Как бы я объяснил, будь я предрасположен к разговорам начистоту, какие любит Шелли, – или, допустим, если бы я писал книгу не о бабушке, а о себе, – свои отношения с Эллен Уорд? Всю эту долгую историю тесной близости в магистратуре в Кеймбридже – это было что, сплошная фальшь и нечто нестоящее? Я не могу так думать. Копила ли она все эти годы обиду на то, что махнула рукой на свой диплом и свою карьеру? Я ее к этому не подталкивал. Она сама сказала, что не хочет профессиональной карьеры, а раз так, то нет смысла к ней и готовиться; и ее не интересовала роль любительницы, преподавательской жены, которой доверяют организацию чаепитий в университетском музее изящных искусств.

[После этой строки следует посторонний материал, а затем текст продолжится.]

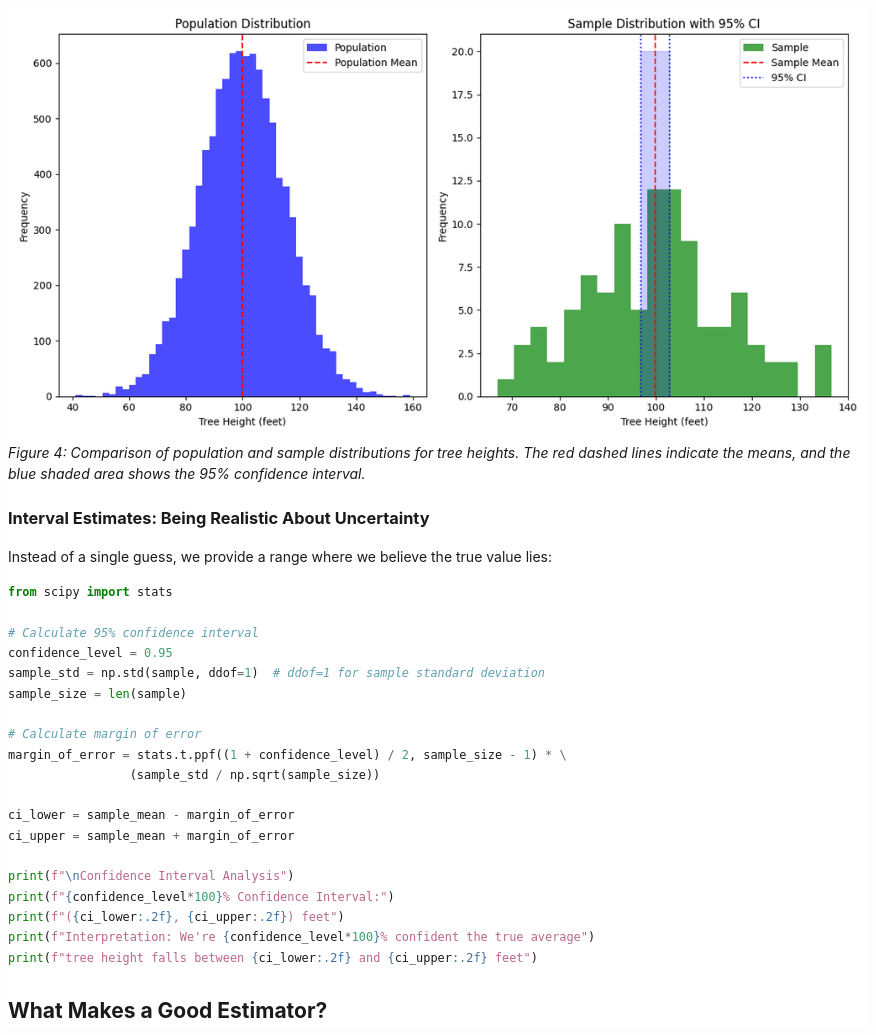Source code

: ![Tree Height Analysis](assets/tree_height_analysis.png)
*Figure 4: Comparison of population and sample distributions for tree heights. The red dashed lines indicate the means, and the blue shaded area shows the 95% confidence interval.*

### Interval Estimates: Being Realistic About Uncertainty

Instead of a single guess, we provide a range where we believe the true value lies:

```python
from scipy import stats

# Calculate 95% confidence interval
confidence_level = 0.95
sample_std = np.std(sample, ddof=1)  # ddof=1 for sample standard deviation
sample_size = len(sample)

# Calculate margin of error
margin_of_error = stats.t.ppf((1 + confidence_level) / 2, sample_size - 1) * \
                 (sample_std / np.sqrt(sample_size))

ci_lower = sample_mean - margin_of_error
ci_upper = sample_mean + margin_of_error

print(f"\nConfidence Interval Analysis")
print(f"{confidence_level*100}% Confidence Interval:")
print(f"({ci_lower:.2f}, {ci_upper:.2f}) feet")
print(f"Interpretation: We're {confidence_level*100}% confident the true average")
print(f"tree height falls between {ci_lower:.2f} and {ci_upper:.2f} feet")
```

## What Makes a Good Estimator?
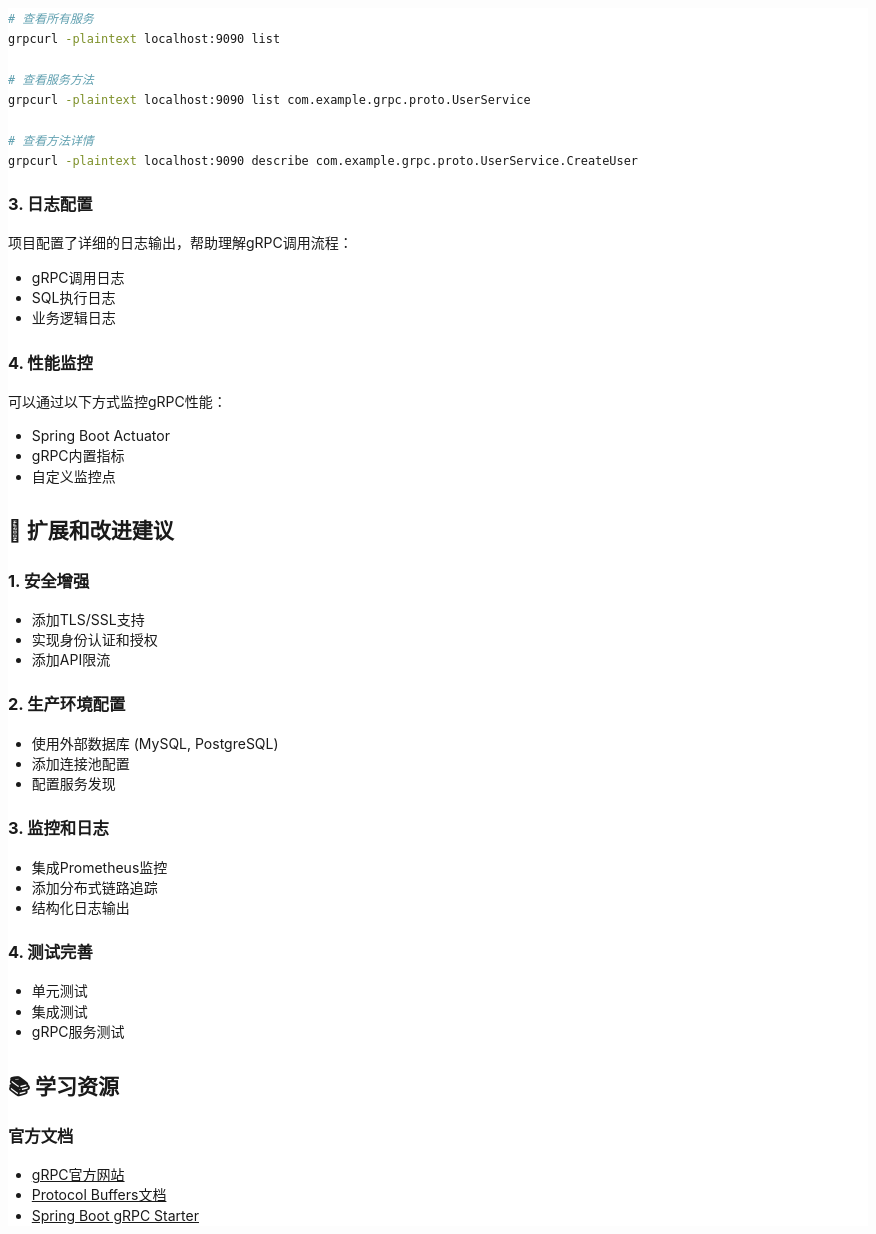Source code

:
 ```bash
# 查看所有服务
grpcurl -plaintext localhost:9090 list

# 查看服务方法
grpcurl -plaintext localhost:9090 list com.example.grpc.proto.UserService

# 查看方法详情
grpcurl -plaintext localhost:9090 describe com.example.grpc.proto.UserService.CreateUser
```

### 3. 日志配置

项目配置了详细的日志输出，帮助理解gRPC调用流程：
- gRPC调用日志
- SQL执行日志
- 业务逻辑日志

### 4. 性能监控

可以通过以下方式监控gRPC性能：
- Spring Boot Actuator
- gRPC内置指标
- 自定义监控点

## 🚧 扩展和改进建议

### 1. 安全增强
- 添加TLS/SSL支持
- 实现身份认证和授权
- 添加API限流

### 2. 生产环境配置
- 使用外部数据库 (MySQL, PostgreSQL)
- 添加连接池配置
- 配置服务发现

### 3. 监控和日志
- 集成Prometheus监控
- 添加分布式链路追踪
- 结构化日志输出

### 4. 测试完善
- 单元测试
- 集成测试
- gRPC服务测试

## 📚 学习资源

### 官方文档
- [gRPC官方网站](https://grpc.io/)
- [Protocol Buffers文档](https://developers.google.com/protocol-buffers)
- [Spring Boot gRPC Starter](https://github.com/yidongnan/grpc-spring-boot-starter)
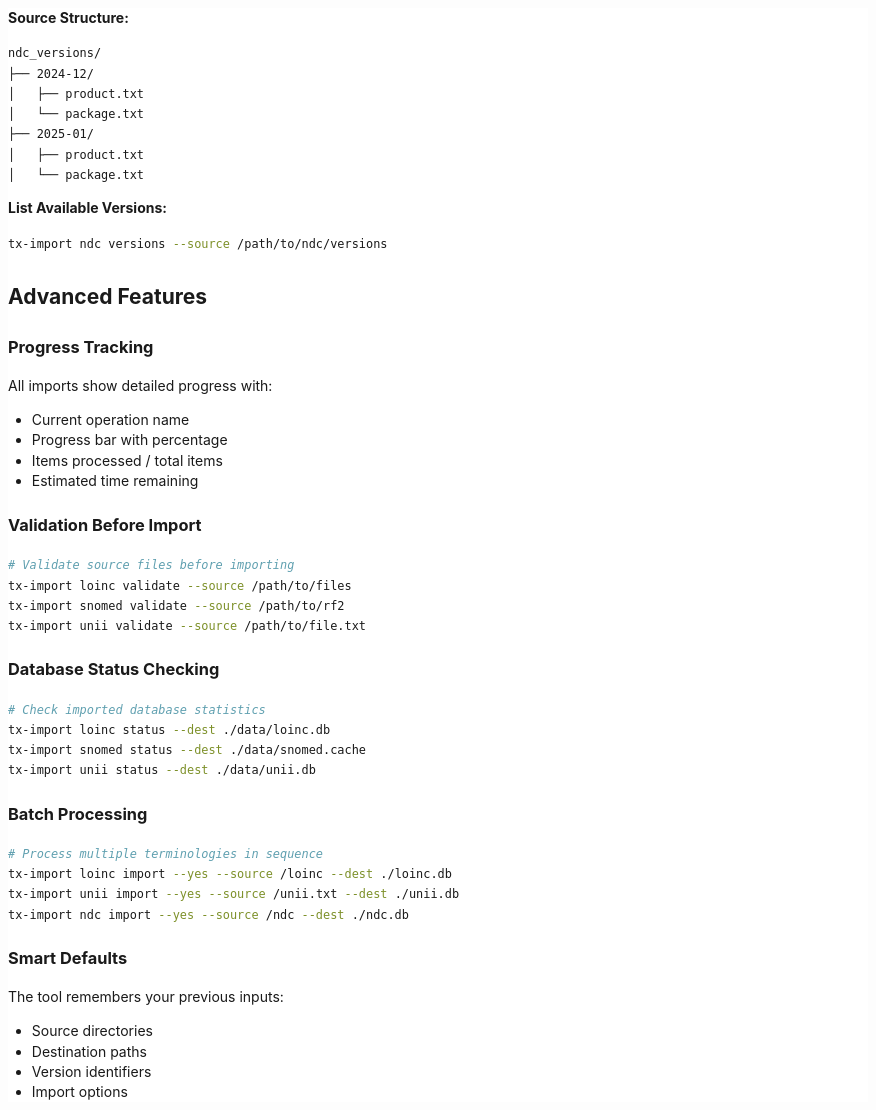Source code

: **Source Structure:**
```
ndc_versions/
├── 2024-12/
│   ├── product.txt
│   └── package.txt
├── 2025-01/
│   ├── product.txt  
│   └── package.txt
```

**List Available Versions:**
```bash
tx-import ndc versions --source /path/to/ndc/versions
```

## Advanced Features

### Progress Tracking
All imports show detailed progress with:
- Current operation name
- Progress bar with percentage
- Items processed / total items  
- Estimated time remaining

### Validation Before Import
```bash
# Validate source files before importing
tx-import loinc validate --source /path/to/files
tx-import snomed validate --source /path/to/rf2
tx-import unii validate --source /path/to/file.txt
```

### Database Status Checking
```bash
# Check imported database statistics
tx-import loinc status --dest ./data/loinc.db
tx-import snomed status --dest ./data/snomed.cache
tx-import unii status --dest ./data/unii.db
```

### Batch Processing
```bash
# Process multiple terminologies in sequence
tx-import loinc import --yes --source /loinc --dest ./loinc.db
tx-import unii import --yes --source /unii.txt --dest ./unii.db
tx-import ndc import --yes --source /ndc --dest ./ndc.db
```

### Smart Defaults
The tool remembers your previous inputs:
- Source directories
- Destination paths  
- Version identifiers
- Import options
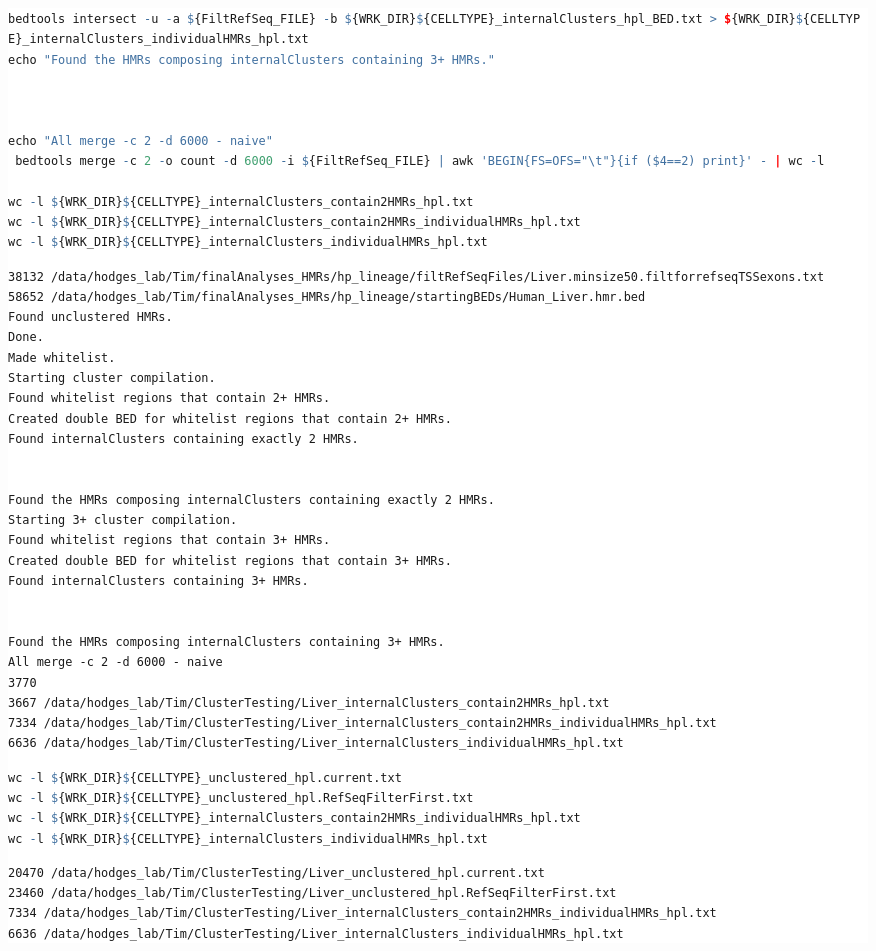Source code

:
 ```R
bedtools intersect -u -a ${FiltRefSeq_FILE} -b ${WRK_DIR}${CELLTYPE}_internalClusters_hpl_BED.txt > ${WRK_DIR}${CELLTYPE}_internalClusters_individualHMRs_hpl.txt
echo "Found the HMRs composing internalClusters containing 3+ HMRs."



echo "All merge -c 2 -d 6000 - naive"
 bedtools merge -c 2 -o count -d 6000 -i ${FiltRefSeq_FILE} | awk 'BEGIN{FS=OFS="\t"}{if ($4==2) print}' - | wc -l

wc -l ${WRK_DIR}${CELLTYPE}_internalClusters_contain2HMRs_hpl.txt
wc -l ${WRK_DIR}${CELLTYPE}_internalClusters_contain2HMRs_individualHMRs_hpl.txt
wc -l ${WRK_DIR}${CELLTYPE}_internalClusters_individualHMRs_hpl.txt

```

    38132 /data/hodges_lab/Tim/finalAnalyses_HMRs/hp_lineage/filtRefSeqFiles/Liver.minsize50.filtforrefseqTSSexons.txt
    58652 /data/hodges_lab/Tim/finalAnalyses_HMRs/hp_lineage/startingBEDs/Human_Liver.hmr.bed
    Found unclustered HMRs.
    Done.
    Made whitelist.
    Starting cluster compilation.
    Found whitelist regions that contain 2+ HMRs.
    Created double BED for whitelist regions that contain 2+ HMRs.
    Found internalClusters containing exactly 2 HMRs.
    
    
    Found the HMRs composing internalClusters containing exactly 2 HMRs.
    Starting 3+ cluster compilation.
    Found whitelist regions that contain 3+ HMRs.
    Created double BED for whitelist regions that contain 3+ HMRs.
    Found internalClusters containing 3+ HMRs.
    
    
    Found the HMRs composing internalClusters containing 3+ HMRs.
    All merge -c 2 -d 6000 - naive
    3770
    3667 /data/hodges_lab/Tim/ClusterTesting/Liver_internalClusters_contain2HMRs_hpl.txt
    7334 /data/hodges_lab/Tim/ClusterTesting/Liver_internalClusters_contain2HMRs_individualHMRs_hpl.txt
    6636 /data/hodges_lab/Tim/ClusterTesting/Liver_internalClusters_individualHMRs_hpl.txt



```R
wc -l ${WRK_DIR}${CELLTYPE}_unclustered_hpl.current.txt
wc -l ${WRK_DIR}${CELLTYPE}_unclustered_hpl.RefSeqFilterFirst.txt
wc -l ${WRK_DIR}${CELLTYPE}_internalClusters_contain2HMRs_individualHMRs_hpl.txt
wc -l ${WRK_DIR}${CELLTYPE}_internalClusters_individualHMRs_hpl.txt
```

    20470 /data/hodges_lab/Tim/ClusterTesting/Liver_unclustered_hpl.current.txt
    23460 /data/hodges_lab/Tim/ClusterTesting/Liver_unclustered_hpl.RefSeqFilterFirst.txt
    7334 /data/hodges_lab/Tim/ClusterTesting/Liver_internalClusters_contain2HMRs_individualHMRs_hpl.txt
    6636 /data/hodges_lab/Tim/ClusterTesting/Liver_internalClusters_individualHMRs_hpl.txt
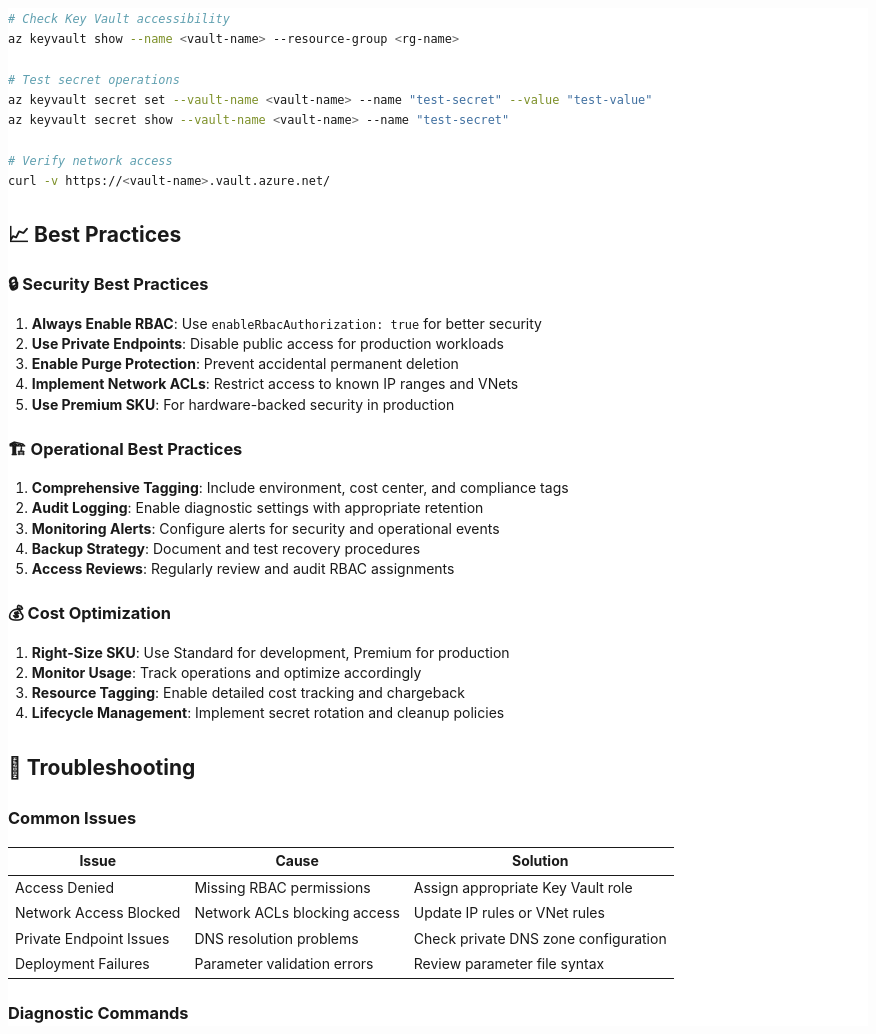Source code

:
 ```bash
# Check Key Vault accessibility
az keyvault show --name <vault-name> --resource-group <rg-name>

# Test secret operations
az keyvault secret set --vault-name <vault-name> --name "test-secret" --value "test-value"
az keyvault secret show --vault-name <vault-name> --name "test-secret"

# Verify network access
curl -v https://<vault-name>.vault.azure.net/
```

## 📈 Best Practices

### **🔒 Security Best Practices**

1. **Always Enable RBAC**: Use `enableRbacAuthorization: true` for better security
2. **Use Private Endpoints**: Disable public access for production workloads
3. **Enable Purge Protection**: Prevent accidental permanent deletion
4. **Implement Network ACLs**: Restrict access to known IP ranges and VNets
5. **Use Premium SKU**: For hardware-backed security in production

### **🏗️ Operational Best Practices**

1. **Comprehensive Tagging**: Include environment, cost center, and compliance tags
2. **Audit Logging**: Enable diagnostic settings with appropriate retention
3. **Monitoring Alerts**: Configure alerts for security and operational events
4. **Backup Strategy**: Document and test recovery procedures
5. **Access Reviews**: Regularly review and audit RBAC assignments

### **💰 Cost Optimization**

1. **Right-Size SKU**: Use Standard for development, Premium for production
2. **Monitor Usage**: Track operations and optimize accordingly
3. **Resource Tagging**: Enable detailed cost tracking and chargeback
4. **Lifecycle Management**: Implement secret rotation and cleanup policies

## 🚨 Troubleshooting

### **Common Issues**

| Issue | Cause | Solution |
|-------|-------|----------|
| Access Denied | Missing RBAC permissions | Assign appropriate Key Vault role |
| Network Access Blocked | Network ACLs blocking access | Update IP rules or VNet rules |
| Private Endpoint Issues | DNS resolution problems | Check private DNS zone configuration |
| Deployment Failures | Parameter validation errors | Review parameter file syntax |

### **Diagnostic Commands**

Те пять лет в Висконсине, когда я бился в университете за повышение, в годы Депрессии лишь ненамного более вероятное, чем мужские роды, – они что, были для нее засушливыми, бесплодными, пустыми годами? О нет. Там у нас родился Родман, там мы завели близких друзей, и денег было достаточно, чтобы, в отличие от многих наших современников, не ютиться в мансардах и не питаться сэндвичами с арахисовым маслом. Из тогдашних друзей иные умерли, кое‑кто прославился, некоторые пропали из виду, не разбогател по‑настоящему практически никто; но все были когда‑то близки друг к другу такой близостью, какую только мы с Эллен Уорд, будучи парой, почти тайно могли понять.
Все это – и последующие годы в Дартмуте и Беркли – как все это отложилось у нее в голове? Значит для нее что‑нибудь? Зря растраченная жизнь? Помнит ли она так же, как я, первые послевоенные годы, когда меня начали замечать, когда все, что накапливалось в книгах, стало приносить нам плоды? Возникает ли когда‑нибудь перед ее внутренним взором моя фигура – как я выхожу из кабинета после хорошего четырехчасового рабочего утра? Накрывает ли она мысленно железный столик в нашем дворе на Арч-стрит, где мы устраивали ланч почти каждый день, если было солнечно? Сентиментальные картинки такого рода? Вероятно, нет. Вероятно, жизнь, которую я считал здоровой, тихой и хорошей, все время была для нее слишком тихой. Должно быть, то, что у меня было множество дел, полная до краев жизнь, а у нее только домашнее хозяйство, не давало ей покоя. Ее никогда не прельщали ни клубы преподавательских жен, ни бридж, ни родительские комитеты, ни благотворительность, ни игрушечный кооперативный магазин. Любила чтение, прогулки – довольно смирная женщина. Я думал, у нас хорошая жизнь.